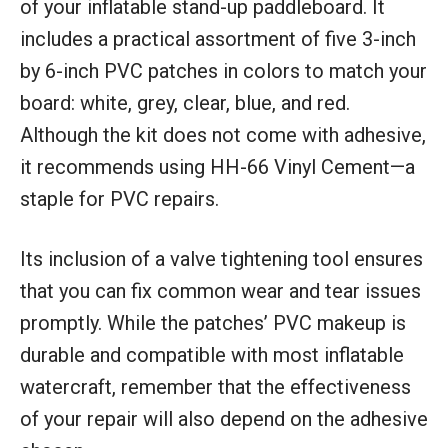
of your inflatable stand-up paddleboard. It
includes a practical assortment of five 3-inch
by 6-inch PVC patches in colors to match your
board: white, grey, clear, blue, and red.
Although the kit does not come with adhesive,
it recommends using HH-66 Vinyl Cement—a
staple for PVC repairs.
Its inclusion of a valve tightening tool ensures
that you can fix common wear and tear issues
promptly. While the patches’ PVC makeup is
durable and compatible with most inflatable
watercraft, remember that the effectiveness
of your repair will also depend on the adhesive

____

WHAT TO WORK ON:
Each entry above should be copied exactly. The pictures should not.

RESULT FOR THIS TASK:
of your inflatable stand-up paddleboard. It
includes a practical assortment of five 3-inch
by 6-inch PVC patches in colors to match your
board: white, grey, clear, blue, and red.
Although the kit does not come with adhesive,
it recommends using HH-66 Vinyl Cement—a
staple for PVC repairs.
Its inclusion of a valve tightening tool ensures
that you can fix common wear and tear issues
promptly. While the patches’ PVC makeup is
durable and compatible with most inflatable
watercraft, remember that the effectiveness
of your repair will also depend on the adhesive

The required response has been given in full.